Encore une fois, il semblerait que les gens ne prennent pas de décision en tant qu’être rationnel parfait comme le postule certaines théories économiques, mais bien en tant qu’être humain étant aussi gouverné par leurs émotions. Des émotions qui sont plus utiles que nous le pensons pour prendre des décisions. C’est en tout cas l’hypothèse que défend Boris Cheval dans ses travaux où il cherche à démontrer que, pour observer le maintien d’une activité physique, il faut que l’expérience affective de cette activité soit positive : « On arrive à démonter, même si les résultats sont pour l’instant peu consistants et que les tailles d’effets sont relativement faibles, que la réponse affective pendant l’effort prédit plutôt bien le maintien de l’activité physique à long terme ». 

Vers un changement de paradigme global ? 

Si les spécialistes que sont les chercheurs en psychologie de l’activité physique, les professeurs en activité physiques adaptés ou encore les kinésithérapeutes sont globalement tous conscients des enjeux, beaucoup de verrous subsistent, notamment au niveau des moyens : « On manque de personnel pour simplement rendre visite aux patients et les encourager à aller se promener dans les couloirs et en dehors de l’hôpital. Il n’y a rien de plus morose qu’un couloir d’hôpital donc il faut des personnes pour donner envie aux patients de bouger. Malheureusement, ce temps-là n’est pas valorisé car il n’est pas réellement considéré comme du soin », regrette Vincent Girod. 

Aussi, comme nous l’évoquions précédemment, peut-être faudrait-il revoir les enjeux de l’éducation physique et sportive à l’école. En effet, si l’expérience affective joue un rôle prépondérant dans l’engagement au sein d’un effort physique, ne faudrait-il pas que les professeurs d’enseignement physique et sportif (EPS) se concentrent avant tout sur ce paramètre ?

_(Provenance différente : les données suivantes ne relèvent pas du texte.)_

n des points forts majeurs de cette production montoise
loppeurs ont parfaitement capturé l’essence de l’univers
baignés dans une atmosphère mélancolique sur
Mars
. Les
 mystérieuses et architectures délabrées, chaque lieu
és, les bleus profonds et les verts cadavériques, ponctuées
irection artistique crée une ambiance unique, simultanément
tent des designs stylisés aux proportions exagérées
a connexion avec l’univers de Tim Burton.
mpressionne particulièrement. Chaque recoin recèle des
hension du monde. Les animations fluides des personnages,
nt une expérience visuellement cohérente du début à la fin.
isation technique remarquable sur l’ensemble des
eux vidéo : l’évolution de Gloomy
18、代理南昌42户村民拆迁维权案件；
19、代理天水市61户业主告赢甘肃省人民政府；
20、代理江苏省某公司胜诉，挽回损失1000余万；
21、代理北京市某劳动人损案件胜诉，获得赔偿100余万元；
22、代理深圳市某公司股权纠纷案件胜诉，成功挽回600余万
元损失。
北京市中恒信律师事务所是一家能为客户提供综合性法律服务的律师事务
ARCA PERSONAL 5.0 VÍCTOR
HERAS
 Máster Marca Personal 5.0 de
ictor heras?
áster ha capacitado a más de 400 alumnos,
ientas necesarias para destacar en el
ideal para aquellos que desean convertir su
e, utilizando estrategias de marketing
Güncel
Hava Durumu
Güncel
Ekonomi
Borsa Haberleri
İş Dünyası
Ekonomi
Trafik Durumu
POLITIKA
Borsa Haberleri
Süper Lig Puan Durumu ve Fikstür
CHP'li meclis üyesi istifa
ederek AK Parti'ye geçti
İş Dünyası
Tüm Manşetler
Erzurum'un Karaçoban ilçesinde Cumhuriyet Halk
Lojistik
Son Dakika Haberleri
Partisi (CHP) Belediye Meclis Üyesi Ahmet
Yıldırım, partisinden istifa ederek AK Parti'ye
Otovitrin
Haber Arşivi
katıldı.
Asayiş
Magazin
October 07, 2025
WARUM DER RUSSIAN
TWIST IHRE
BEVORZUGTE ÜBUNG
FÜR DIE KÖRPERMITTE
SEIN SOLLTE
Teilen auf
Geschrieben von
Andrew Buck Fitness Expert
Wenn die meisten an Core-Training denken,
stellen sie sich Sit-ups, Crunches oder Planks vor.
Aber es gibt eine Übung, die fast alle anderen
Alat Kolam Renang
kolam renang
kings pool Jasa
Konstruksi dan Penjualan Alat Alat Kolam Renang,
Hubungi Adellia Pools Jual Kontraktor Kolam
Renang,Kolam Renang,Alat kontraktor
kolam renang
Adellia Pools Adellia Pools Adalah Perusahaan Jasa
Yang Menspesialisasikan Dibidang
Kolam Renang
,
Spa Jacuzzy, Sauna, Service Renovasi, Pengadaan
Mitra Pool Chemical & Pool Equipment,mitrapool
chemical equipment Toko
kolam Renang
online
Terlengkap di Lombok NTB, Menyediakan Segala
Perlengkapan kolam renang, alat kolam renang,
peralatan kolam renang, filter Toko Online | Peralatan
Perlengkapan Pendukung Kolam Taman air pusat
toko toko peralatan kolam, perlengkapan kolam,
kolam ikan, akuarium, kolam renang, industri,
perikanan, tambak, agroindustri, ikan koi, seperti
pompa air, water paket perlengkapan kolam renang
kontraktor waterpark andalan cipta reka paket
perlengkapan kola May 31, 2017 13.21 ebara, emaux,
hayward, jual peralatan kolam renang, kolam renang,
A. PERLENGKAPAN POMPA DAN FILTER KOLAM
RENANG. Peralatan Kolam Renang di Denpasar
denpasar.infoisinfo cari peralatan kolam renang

Bien sûr, l’EPS vise de multiples objectifs comme le développement de la motricité. Mais délivrer des compétences minimales est inutile si nous n’avons pas envie de nous en servir par la suite. En effet, il existe une corrélation entre la valence des souvenirs que nous avons de nos cours d’EPS et notre propension à nous engager dans une activité physique. Le cours d’EPS pourrait alors aussi devenir un lieu d’exploration pour découvrir ce qui nous plaît, de développement des vertus physiques (à l’instar des vertus morales et des vertus épistémiques) tel que le goût de l’effort et de l’apprentissage de compétences sportives et métacognitives pour s’engager préférentiellement dans des activités qui sont des fins en elles-mêmes.